The last couple tracks are not necessarily as strong as the rest of the album, but they are still solid pieces of work. After the low-key "#OccupyEarth," which is one of the best on the album, the band gives us "Journey After War (War Fatigues)" which seems...well, a bit fatigued. With as much passion as the band has, it is difficult to maintain it throughout and while it's a fine track, it's just not quite as good as the rest. The same holds true with "Stop the Apocalypse," a good track that doesn't really cover ground the rest of the album hasn't. It closes up with a basically-untitled track with Jonny joking about the last track and then closing with a little instrumental music. It is a nice full-circle to the opening track, but it probably would have been better kept at twelve tracks instead of going to fifteen.
Standout Tracks: "The Circle In The Square," "Run (Run Run Run)," "Wrestling Israel," "#OccupyEarth"

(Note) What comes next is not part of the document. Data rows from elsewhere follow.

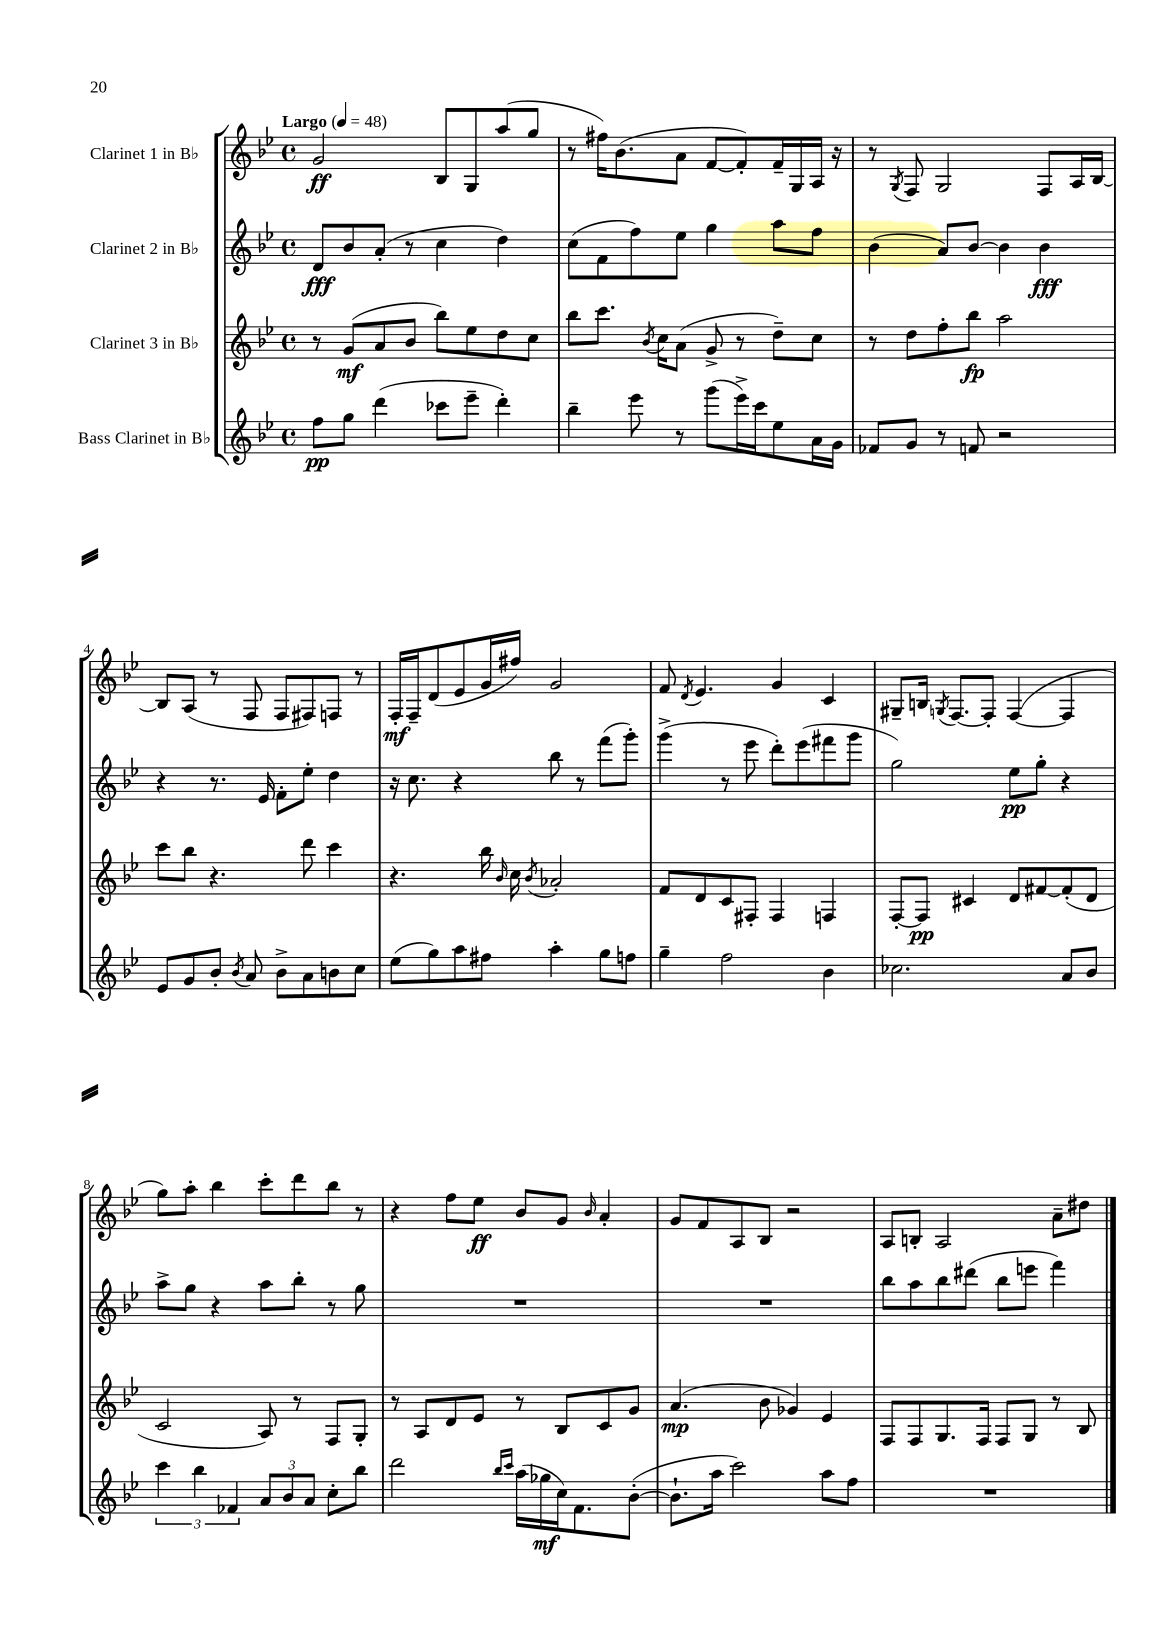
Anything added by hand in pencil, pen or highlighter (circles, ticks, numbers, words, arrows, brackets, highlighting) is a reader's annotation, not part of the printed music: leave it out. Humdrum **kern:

**kern	**kern	**kern	**kern
*staff4	*staff3	*staff2	*staff1
*clefG2	*clefG2	*clefG2	*clefG2
*k[b-e-]	*k[b-e-]	*k[b-e-]	*k[b-e-]
*M4/4	*M4/4	*M4/4	*M4/4
*met(c)	*met(c)	*met(c)	*met(c)
*MM48	*MM48	*MM48	*MM48
8ff	8r	8d	2g
8gg	(8g	8b-	.
(4ddd	8a	(8a'	.
.	8b-	8r	.
8ccc-	8bb-)	4cc	8B-
8eee-~	8ee-	.	8G
4ddd')	8dd	4dd)	(8aa
.	8cc	.	8gg
=	=	=	=
4bb-~	8bb-	(8cc	8r
.	8.ccc	8f	16ff#)
.	.	.	(8.b-
8eee-	.	8ff)	.
.	8qb-	.	.
.	16cc	.	.
8r	(8a	8ee-	8a
(8ggg	8g^	4gg	[8f
16eee-^)	8r	.	8f'])
16ccc	.	.	.
8ee-	8dd~)	8aa	16f~
.	.	.	16G
16a	8cc	8ff	16A
16g	.	.	16r
=	=	=	=
8f-	8r	(4b-	8r
.	.	.	8qG
8g	8dd	.	8F
8r	8ff'	8a)	2G
8f	8bb-	[8b-	.
2r	2aa	4b-]	.
.	.	4b-	8F
.	.	.	16A
.	.	.	[16B-
=	=	=	=
8e-	8ccc	4r	8B-]
8g	8bb-	.	(8A
8b-'	4.r	8.r	8r
8qb-	.	.	.
8a	.	.	8F
.	.	16e-	.
8b-^	.	8f'	8F
8a	8ddd	8ee-'	8F#)
8b	4ccc	4dd	8F
8cc	.	.	8r
=	=	=	=
(8ee-	4.r	16r	16F'
.	.	8.cc	16F~
8gg)	.	.	(8d
8aa	.	4r	8e-
8ff#	16bb-	.	16g
.	16qqb-	.	.
.	16cc	.	16ff#)
.	8qb-	.	.
4aa'	2a-'	8bb-	2g
.	.	8r	.
8gg	.	(8fff	.
8ff	.	8ggg')	.
=	=	=	=
4gg~	8f	(4ggg^	8f
.	.	.	8qd
.	8d	.	4.e-
2ff	8c	8r	.
.	8F#'	8eee-	.
.	4F#	8ddd')	4g
.	.	(8eee-	.
4b-	4F	8fff#	4c
.	.	8ggg	.
=	=	=	=
2.cc-	[8F'	2gg)	8G#~
.	8F]	.	16B
.	.	.	8qG
.	.	.	[8.F
.	4c#	.	.
.	.	.	8F']
.	8d	8ee-	([4F
.	[8f#	8gg'	.
8a	(8f#']	4r	4F]
8b-	8d	.	.
=	=	=	=
6ccc	2c	8aa^	8gg)
.	.	8gg	8aa'
6bb-	.	.	.
.	.	4r	4bb-
6f-	.	.	.
12a	8A)	8aa	8ccc'
12b-	.	.	.
.	8r	8bb-'	8ddd
12a	.	.	.
8cc'	8F	8r	8bb-
8bb-	8G'	8gg	8r
=	=	=	=
2ddd	8r	1r	4r
.	8A	.	.
.	8d	.	8ff
.	8e-	.	8ee-
16qqbb-	.	.	.
16qqccc	.	.	.
(16aa	8r	.	8b-
16gg-	.	.	.
16cc)	8B-	.	8g
8.f	.	.	.
.	.	.	16qqb-
.	8c	.	4a'
([8b-'	8g	.	.
=	=	=	=
8.b-`]	(4.a	1r	8g
.	.	.	8f
16aa	.	.	.
2ccc)	.	.	8A
.	8b-	.	8B-
.	4g-)	.	2r
8aa	4e-	.	.
8ff	.	.	.
=	=	=	=
1r	8F	8bb-	8A
.	8F	8aa	8B'
.	8.G	8bb-	2A
.	.	(8ddd#	.
.	16F	.	.
.	8F	8bb-	.
.	8G	8eee	.
.	8r	4fff)	8a~
.	8B-	.	8dd#
==	==	==	==
*-	*-	*-	*-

The 411: Flobots' third LP, The Circle in the Square, sees the band continue to mature as artists while improving and refining their sound to great effect. The band is on the forefront of political relevance and while your appreciation of their music will likely depend on how much you agree with their social leanings, for those who can handle thus it is their best album to date. Several great anthems fill the fifteen songs within and yet it's not one-dimensional rage-filled anthems, resulting in an incredibly good album that should end up in a permanent rotation on people's listening device of choice.